Mumbai, September 20, 2017: At a time when Indian and global oil & gas industry is discovering the new normal amidst tumultuous economic scenario and fluctuating commodity prices, there is a need to push for gender diversity, an issue that has been long neglected. Senior women leaders deliberated on ‘Women leadership in Oil & Gas’ at the 16th Oil & Gas HR Roundtable organized by UPES. Nishi Vasudeva- former Chairman & Managing Director, Hindustan Petroleum Corp. Ltd.; Bhavana Chary Samel, Vice President- HR, Total Oil India Pvt. Ltd. and Prajakta Kanaglekar, Senior HR Business Partner- South Asia, Baker Hughes, a GE Company urged organizations in this sector to work towards hiring more female employees, retaining them and developing them for leadership roles.
A recent Ernst & Young survey also highlights the need for diversity to help navigate oil and gas sector disruption and the value diversity brings to the bottom line. The survey findings suggest that ‘without diversity, companies will continue to miss out on innovation and insight to capitalize on future opportunities and drivers of growth. Board and senior management need to create and invest in a varied talent pipeline across all levels and mentor individuals to eradicate the unconscious bias currently holding back some of their top talent.’
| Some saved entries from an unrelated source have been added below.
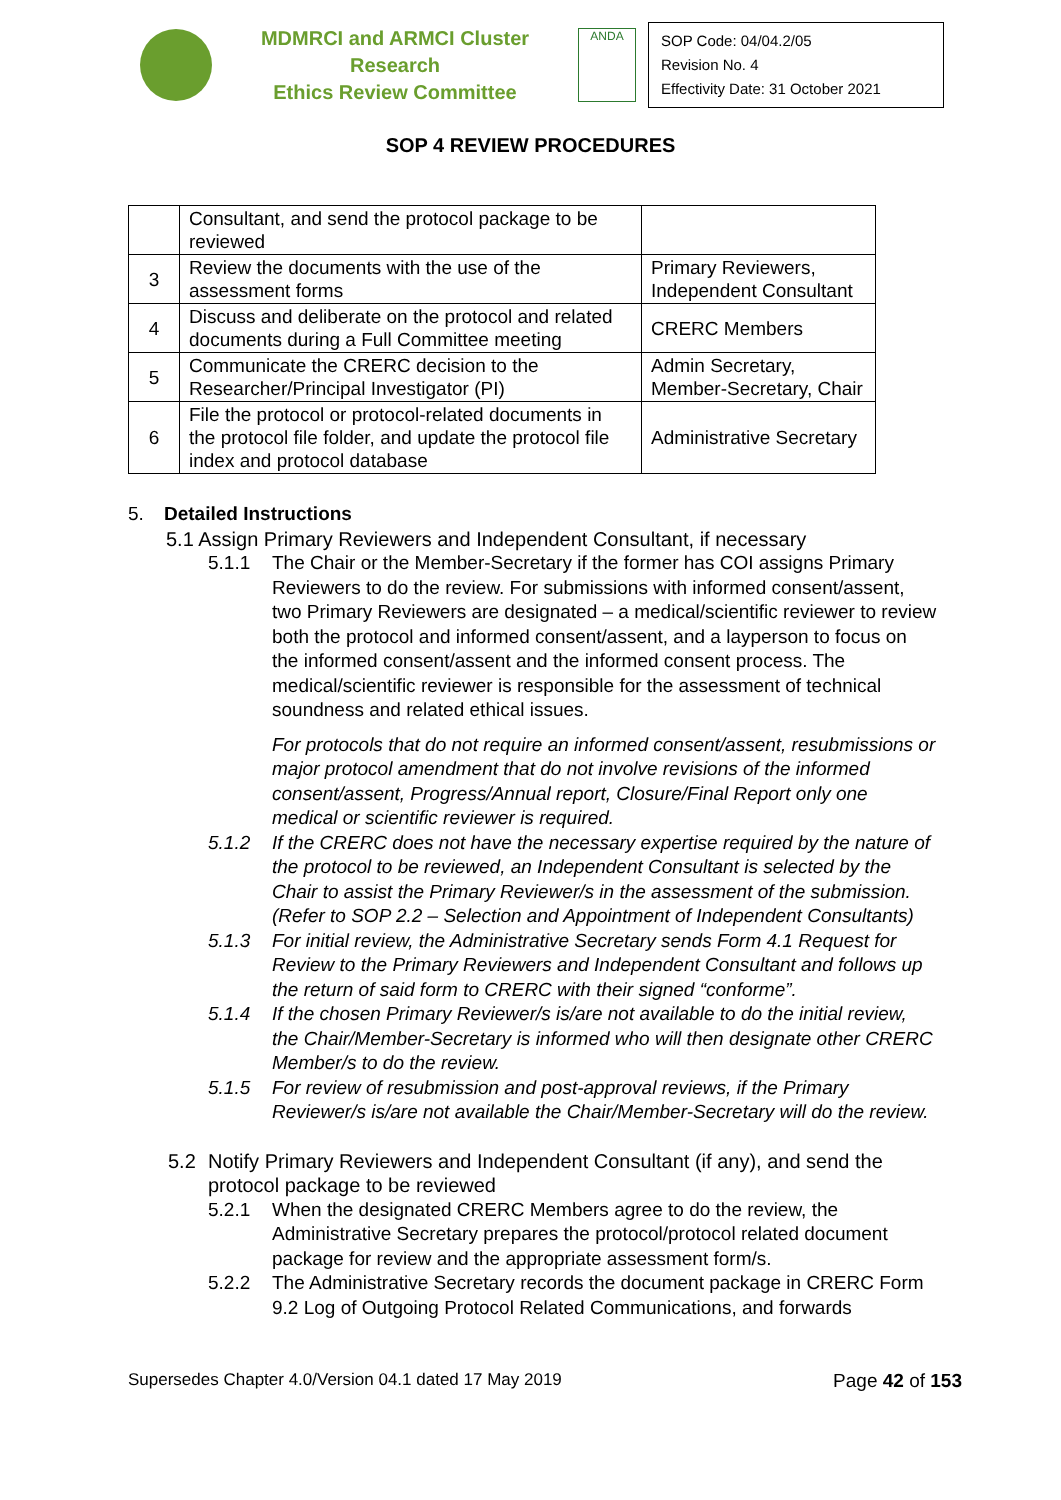MDMRCI and ARMCI Cluster Research
Ethics Review Committee
ANDA
SOP Code: 04/04.2/05
Revision No. 4
Effectivity Date: 31 October 2021
SOP 4 REVIEW PROCEDURES
| | Consultant, and send the protocol package to be reviewed | |
| 3 | Review the documents with the use of the assessment forms | Primary Reviewers, Independent Consultant |
| 4 | Discuss and deliberate on the protocol and related documents during a Full Committee meeting | CRERC Members |
| 5 | Communicate the CRERC decision to the Researcher/Principal Investigator (PI) | Admin Secretary, Member-Secretary, Chair |
| 6 | File the protocol or protocol-related documents in the protocol file folder, and update the protocol file index and protocol database | Administrative Secretary |
5. Detailed Instructions
5.1 Assign Primary Reviewers and Independent Consultant, if necessary
5.1.1 The Chair or the Member-Secretary if the former has COI assigns Primary Reviewers to do the review. For submissions with informed consent/assent, two Primary Reviewers are designated – a medical/scientific reviewer to review both the protocol and informed consent/assent, and a layperson to focus on the informed consent/assent and the informed consent process. The medical/scientific reviewer is responsible for the assessment of technical soundness and related ethical issues.
For protocols that do not require an informed consent/assent, resubmissions or major protocol amendment that do not involve revisions of the informed consent/assent, Progress/Annual report, Closure/Final Report only one medical or scientific reviewer is required.
5.1.2 If the CRERC does not have the necessary expertise required by the nature of the protocol to be reviewed, an Independent Consultant is selected by the Chair to assist the Primary Reviewer/s in the assessment of the submission. (Refer to SOP 2.2 – Selection and Appointment of Independent Consultants)
5.1.3 For initial review, the Administrative Secretary sends Form 4.1 Request for Review to the Primary Reviewers and Independent Consultant and follows up the return of said form to CRERC with their signed “conforme”.
5.1.4 If the chosen Primary Reviewer/s is/are not available to do the initial review, the Chair/Member-Secretary is informed who will then designate other CRERC Member/s to do the review.
5.1.5 For review of resubmission and post-approval reviews, if the Primary Reviewer/s is/are not available the Chair/Member-Secretary will do the review.
5.2 Notify Primary Reviewers and Independent Consultant (if any), and send the protocol package to be reviewed
5.2.1 When the designated CRERC Members agree to do the review, the Administrative Secretary prepares the protocol/protocol related document package for review and the appropriate assessment form/s.
5.2.2 The Administrative Secretary records the document package in CRERC Form 9.2 Log of Outgoing Protocol Related Communications, and forwards
Supersedes Chapter 4.0/Version 04.1 dated 17 May 2019 Page 42 of 153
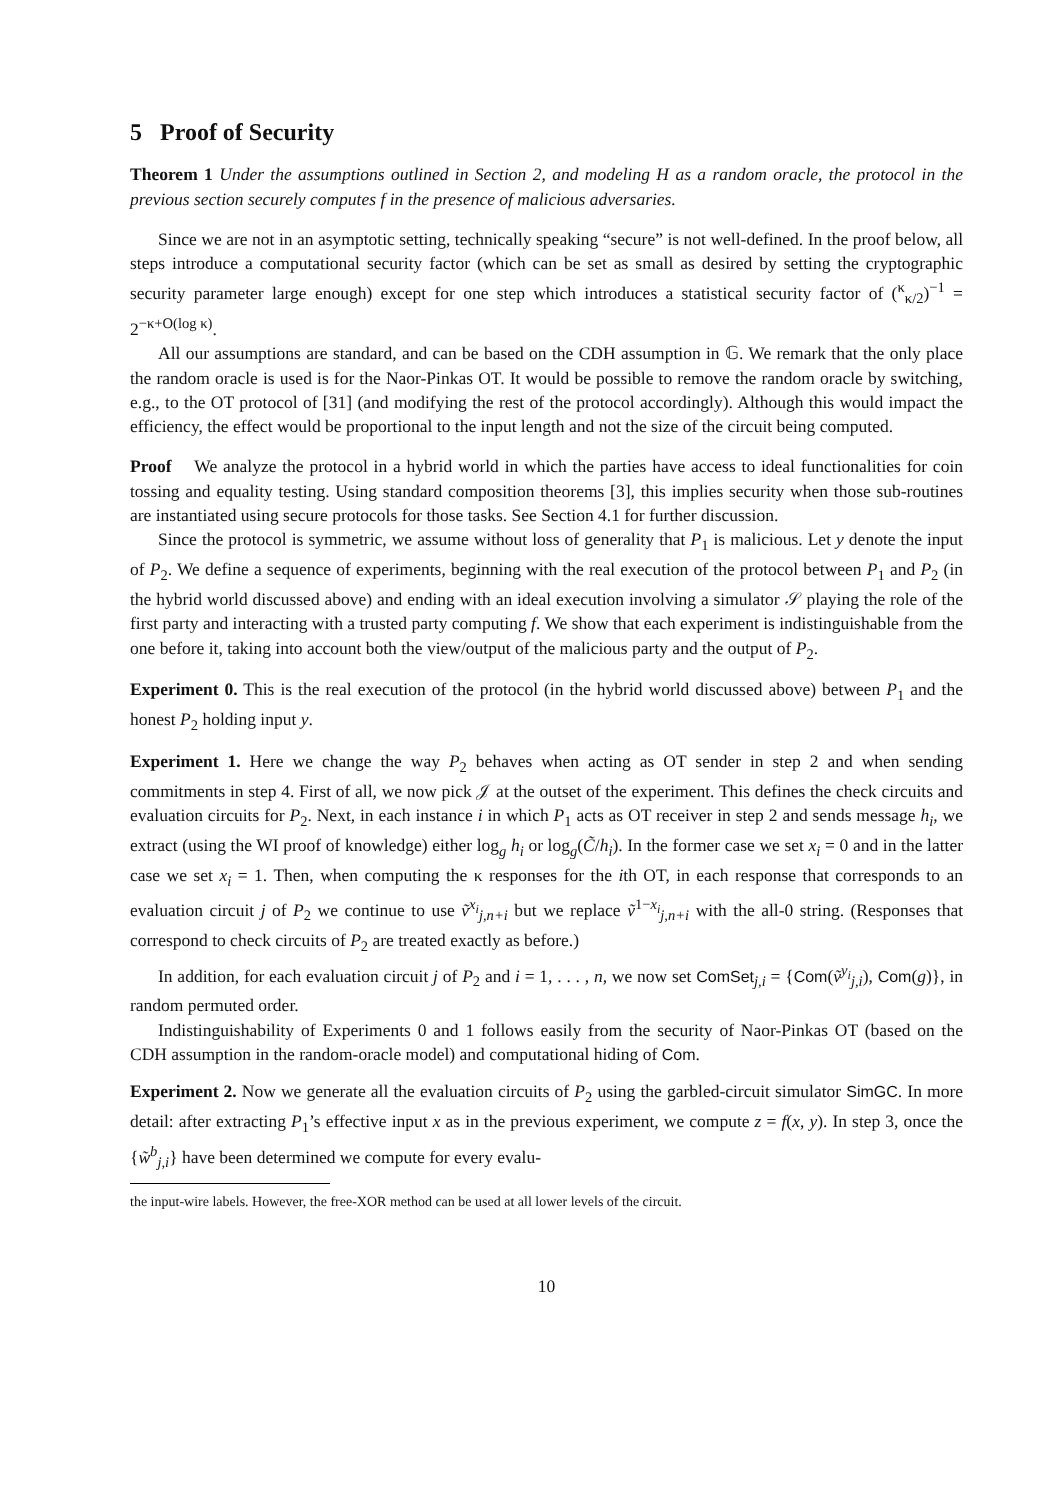5 Proof of Security
Theorem 1 Under the assumptions outlined in Section 2, and modeling H as a random oracle, the protocol in the previous section securely computes f in the presence of malicious adversaries.
Since we are not in an asymptotic setting, technically speaking “secure” is not well-defined. In the proof below, all steps introduce a computational security factor (which can be set as small as desired by setting the cryptographic security parameter large enough) except for one step which introduces a statistical security factor of (<sup>κ</sup><sub>κ/2</sub>)<sup>−1</sup> = 2<sup>−κ+O(log κ)</sup>.
All our assumptions are standard, and can be based on the CDH assumption in 𝔾. We remark that the only place the random oracle is used is for the Naor-Pinkas OT. It would be possible to remove the random oracle by switching, e.g., to the OT protocol of [31] (and modifying the rest of the protocol accordingly). Although this would impact the efficiency, the effect would be proportional to the input length and not the size of the circuit being computed.
Proof We analyze the protocol in a hybrid world in which the parties have access to ideal functionalities for coin tossing and equality testing. Using standard composition theorems [3], this implies security when those sub-routines are instantiated using secure protocols for those tasks. See Section 4.1 for further discussion.
Since the protocol is symmetric, we assume without loss of generality that P<sub>1</sub> is malicious. Let y denote the input of P<sub>2</sub>. We define a sequence of experiments, beginning with the real execution of the protocol between P<sub>1</sub> and P<sub>2</sub> (in the hybrid world discussed above) and ending with an ideal execution involving a simulator 𝒮 playing the role of the first party and interacting with a trusted party computing f. We show that each experiment is indistinguishable from the one before it, taking into account both the view/output of the malicious party and the output of P<sub>2</sub>.
Experiment 0. This is the real execution of the protocol (in the hybrid world discussed above) between P<sub>1</sub> and the honest P<sub>2</sub> holding input y.
Experiment 1. Here we change the way P<sub>2</sub> behaves when acting as OT sender in step 2 and when sending commitments in step 4. First of all, we now pick 𝒥 at the outset of the experiment. This defines the check circuits and evaluation circuits for P<sub>2</sub>. Next, in each instance i in which P<sub>1</sub> acts as OT receiver in step 2 and sends message h<sub>i</sub>, we extract (using the WI proof of knowledge) either log<sub>g</sub> h<sub>i</sub> or log<sub>g</sub>(C̃/h<sub>i</sub>). In the former case we set x<sub>i</sub> = 0 and in the latter case we set x<sub>i</sub> = 1. Then, when computing the κ responses for the ith OT, in each response that corresponds to an evaluation circuit j of P<sub>2</sub> we continue to use ṽ<sup>x<sub>i</sub></sup><sub>j,n+i</sub> but we replace ṽ<sup>1−x<sub>i</sub></sup><sub>j,n+i</sub> with the all-0 string. (Responses that correspond to check circuits of P<sub>2</sub> are treated exactly as before.)
In addition, for each evaluation circuit j of P<sub>2</sub> and i = 1, . . . , n, we now set ComSet<sub>j,i</sub> = {Com(ṽ<sup>y<sub>i</sub></sup><sub>j,i</sub>), Com(g)}, in random permuted order.
Indistinguishability of Experiments 0 and 1 follows easily from the security of Naor-Pinkas OT (based on the CDH assumption in the random-oracle model) and computational hiding of Com.
Experiment 2. Now we generate all the evaluation circuits of P<sub>2</sub> using the garbled-circuit simulator SimGC. In more detail: after extracting P<sub>1</sub>’s effective input x as in the previous experiment, we compute z = f(x, y). In step 3, once the {w̃<sup>b</sup><sub>j,i</sub>} have been determined we compute for every evalu-
the input-wire labels. However, the free-XOR method can be used at all lower levels of the circuit.
10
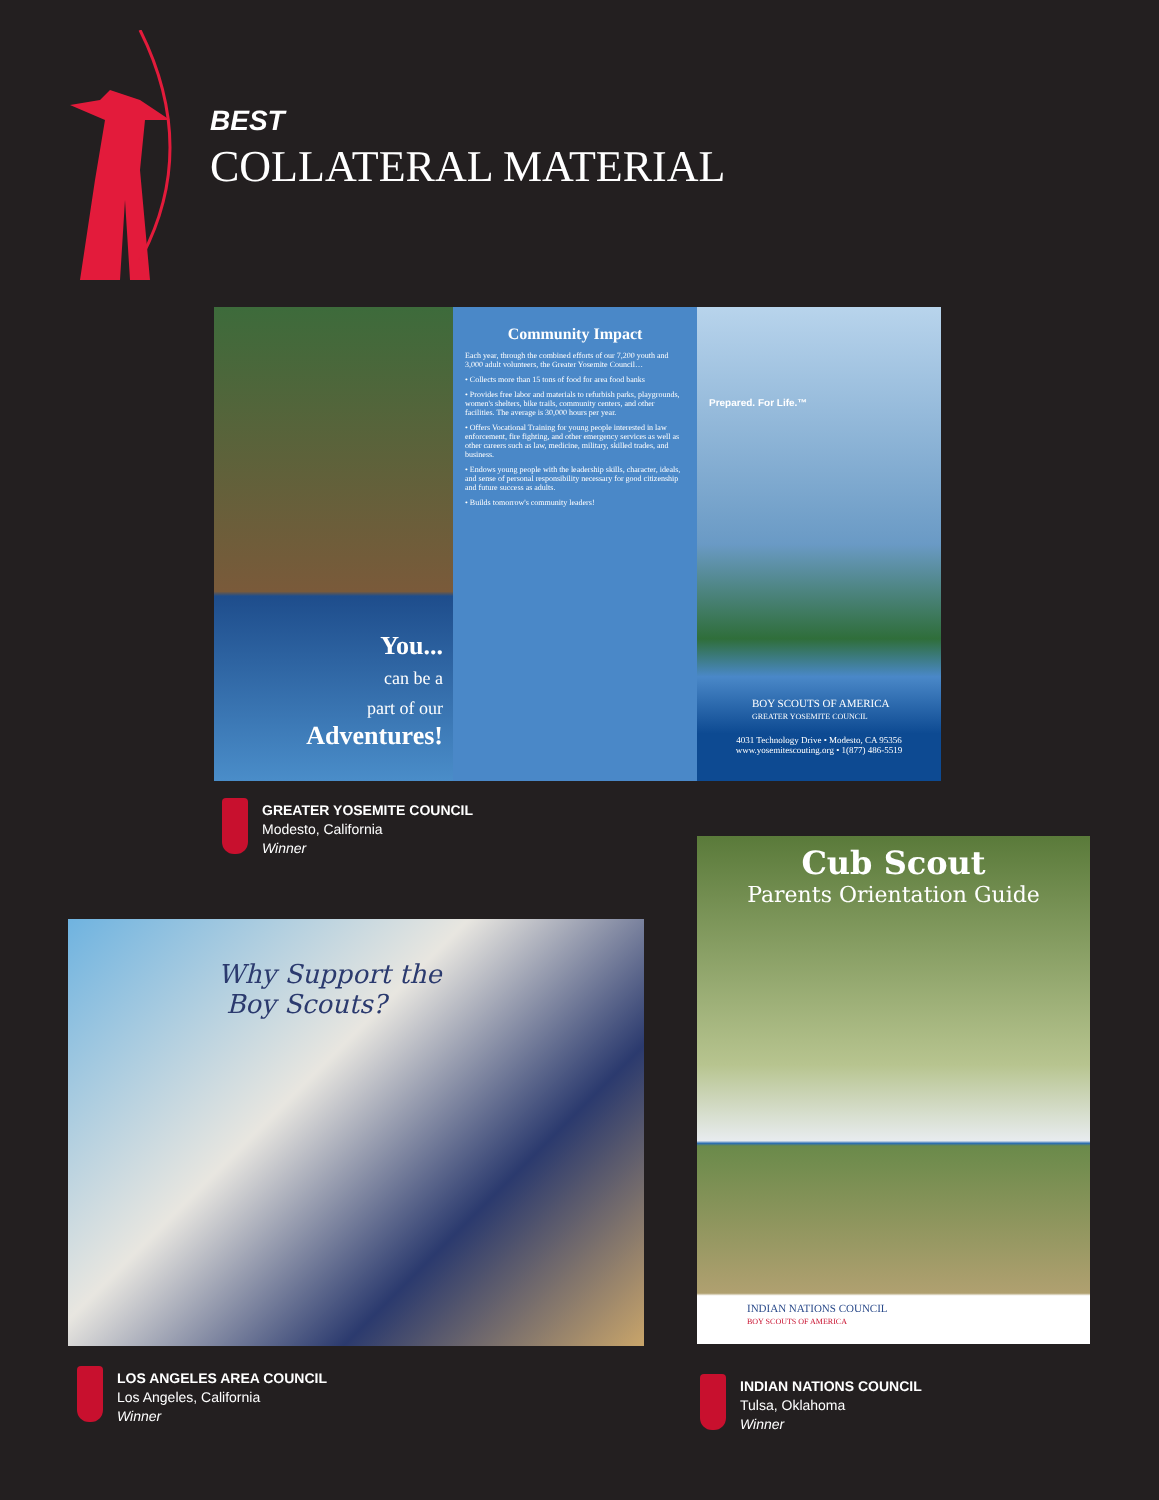BEST
COLLATERAL MATERIAL
You...
can be a
part of our
Adventures!
Community Impact
Each year, through the combined efforts of our 7,200 youth and 3,000 adult volunteers, the Greater Yosemite Council…
• Collects more than 15 tons of food for area food banks
• Provides free labor and materials to refurbish parks, playgrounds, women's shelters, bike trails, community centers, and other facilities. The average is 30,000 hours per year.
• Offers Vocational Training for young people interested in law enforcement, fire fighting, and other emergency services as well as other careers such as law, medicine, military, skilled trades, and business.
• Endows young people with the leadership skills, character, ideals, and sense of personal responsibility necessary for good citizenship and future success as adults.
• Builds tomorrow's community leaders!
Prepared. For Life.™
BOY SCOUTS OF AMERICA
GREATER YOSEMITE COUNCIL
4031 Technology Drive • Modesto, CA 95356
www.yosemitescouting.org • 1(877) 486-5519
GREATER YOSEMITE COUNCIL
Modesto, California
Winner
Why Support the
Boy Scouts?
LOS ANGELES AREA COUNCIL
Los Angeles, California
Winner
Cub Scout
Parents Orientation Guide
INDIAN NATIONS COUNCIL
BOY SCOUTS OF AMERICA
INDIAN NATIONS COUNCIL
Tulsa, Oklahoma
Winner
In a panel discussion on ‘Transformational Leadership in the New Normal’, Lakshmi Venkatesh, General Manager, Petrofac Engineering India Ltd. said, “Every employee should be a change agent and leaders should be change masters. Leadership has to change the way it is thinking and empower employees at the lower end of the pyramid to take decisions, which will promote agility within the organization”.
P. Raghavendran, President (Refinery Business), Reliance Industries Ltd. said, “The definition of oil and gas industry is changing to being an energy or mobility business and we are looking for human resources who can adapt to these changes. Earlier the industry needed employees with long experience but today it needs talent who has learning agility, who can develop newer business models. We need people with imagination.”
Re-energizing work capital has become another significant task for HR managers in this sector for organizations to adjust to the new normal. At the organizational level there is a need to change competency matrix for new hiring that is in sync with changing industry scenario, constant training of employees, encouraging a culture of innovation and entrepreneurship. At the industry level artificial intelligence, Internet of Things and Business Analytics is going to impact operations in a big way and therefore young employees are required who understand these technologies better. Leaders have to realize that to succeed in this age of disruptions they need to rely on the younger workforce and hence reverse mentoring is extremely critical. Better Industry-academia collaboration is also required to prepare students who are readily deployable in the industry as soon as they graduate.
The panel that consisted of Diptii Das, Head (HR), South Asia, Aramex International; Jayaram Philkana, Chief Human Resources Officer, UPL Ltd., Sanjay Kumar, Vice President (HR), Apar Industries Ltd. also discussed how to develop organization’s ethos in third party employees when uberization of workforce has become a norm. On the issue of conflict of cultures with millennial workforce joining the industry Diptii Das said, “Culture of an organization is like software with new version updates. The original culture doesn’t die; it just gets updated with new culture”.
In sync with industry requirements UPES offers eight under-graduate and five post-graduate specialized programs that are co-designed, co-delivered and co-certified in academic collaboration with leading organizations of the sector.